Real-Time Foveated Rendering in
Virutal Reality for Ray-Tracing

Τhe goal of this thesis is the development of software supporting 3D photorealistic graphics for Virtual or Augmented Reality environments. Foveated rendering utilizes an eye tracker embedded in a Virtual Reality headset to produce images with progressively less detail in the peripheral vision located outside the zone gazed by the fovea, based on eye tracking input. By doing that, the computational cost of rendering is reduced without any noticeable change of image quality. The ray-tracing algorithm produces superior rendering quality compared to rasterization, however, its computational cost is high because of intense ray intersection calculations with the 3D scene. Real-time ray-tracing is challenging. We propose a ray-tracing rendering pipeline for which we apply foveated rendering so that a higher frame rate without perceived reduction in quality.

This is achieved by using Nvidia newest generation of graphic process unit card, the RTX 2060, and OptiX software to have the highest available performance for ray tracing. Arrington Research’s Viewpoint EyeTracker embedded in the NVIS SX111 VR Head Mounted Display monitored gaze position in real-time. In our work, we take advantage of the eye-tracking capabilities of our HMD to separate the center of the user’s field of view from the periphery. We then reduce the sampling done using ray tracing in the periphery, taking samples for only a smaller amount of pixels. Next, we duplicate neighboring pixels to cover all blank spots using the information of our closest neighbors. Finally, we use Gaussian blurring to cover all the imperfections in the recreated frame.

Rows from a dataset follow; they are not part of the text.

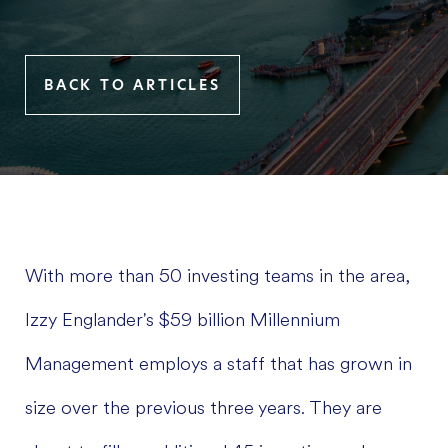
BACK TO ARTICLES
With more than 50 investing teams in the area,
Izzy Englander's $59 billion Millennium
Management employs a staff that has grown in
size over the previous three years. They are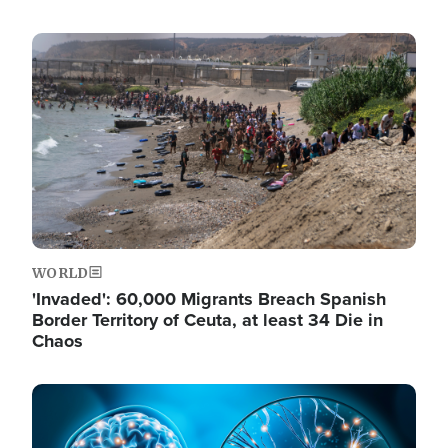
Image
WORLD
'Invaded': 60,000 Migrants Breach Spanish
Border Territory of Ceuta, at least 34 Die in
Chaos
Image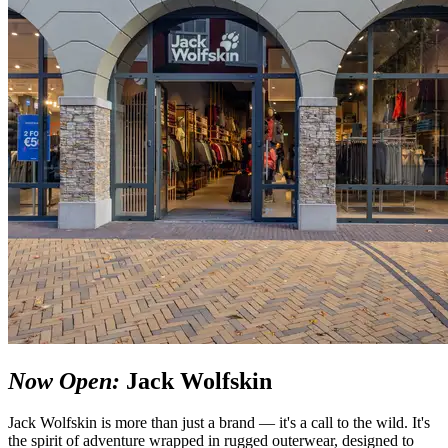
Now Open:
Jack Wolfskin
Jack Wolfskin is more than just a brand — it's a call to the wild. It's
the spirit of adventure wrapped in rugged outerwear, designed to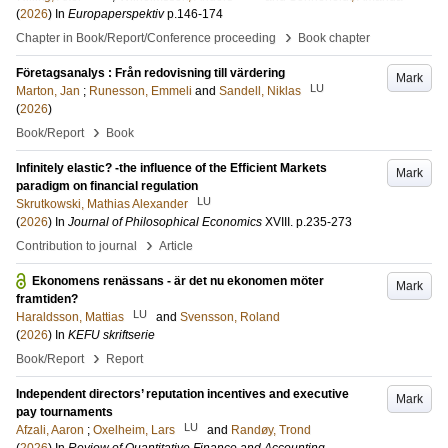
(
2026
) In
Europaperspektiv
p.146-174
›
Chapter in Book/Report/Conference proceeding
Book chapter
Företagsanalys : Från redovisning till värdering
Mark
LU
Marton, Jan
;
Runesson, Emmeli
and
Sandell, Niklas
(
2026
)
›
Book/Report
Book
Infinitely elastic? -the influence of the Efficient Markets
Mark
paradigm on financial regulation
LU
Skrutkowski, Mathias Alexander
(
2026
) In
Journal of Philosophical Economics
XVIII
.
p.235-273
›
Contribution to journal
Article
Ekonomens renässans - är det nu ekonomen möter
Mark
framtiden?
LU
Haraldsson, Mattias
and
Svensson, Roland
(
2026
) In
KEFU skriftserie
›
Book/Report
Report
Independent directors’ reputation incentives and executive
Mark
pay tournaments
LU
Afzali, Aaron
;
Oxelheim, Lars
and
Randøy, Trond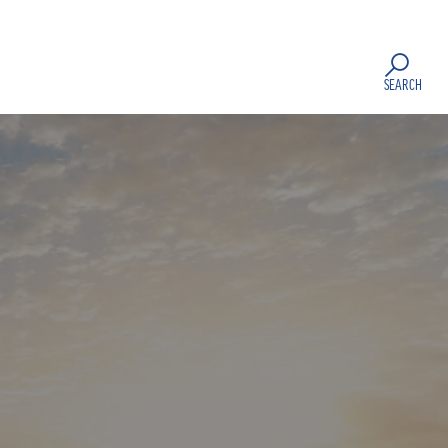
SEARCH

Evaluations and user tests show that our method achieves real-time frame rates, while visual differences compared to fully rendered images are hardly perceivable. Our approach, therefore, achieves foveated real-time ray-tracing as displayed in a binocularly eye-tracked Head Mounted Display, for complex 3D scenes, without any perceived visual differences compared to full-scale ray-tracing. Such techniques could be applied for gaze-based interaction in 3D scenes displayed in developed software for Virtual or Augmented Reality applications. Testing such techniques is demonstrated in scenes which represent 3D reconstructions of cultural heritage sites aiming to pursue their scientific documentation in Virtual or Augmented Reality applications.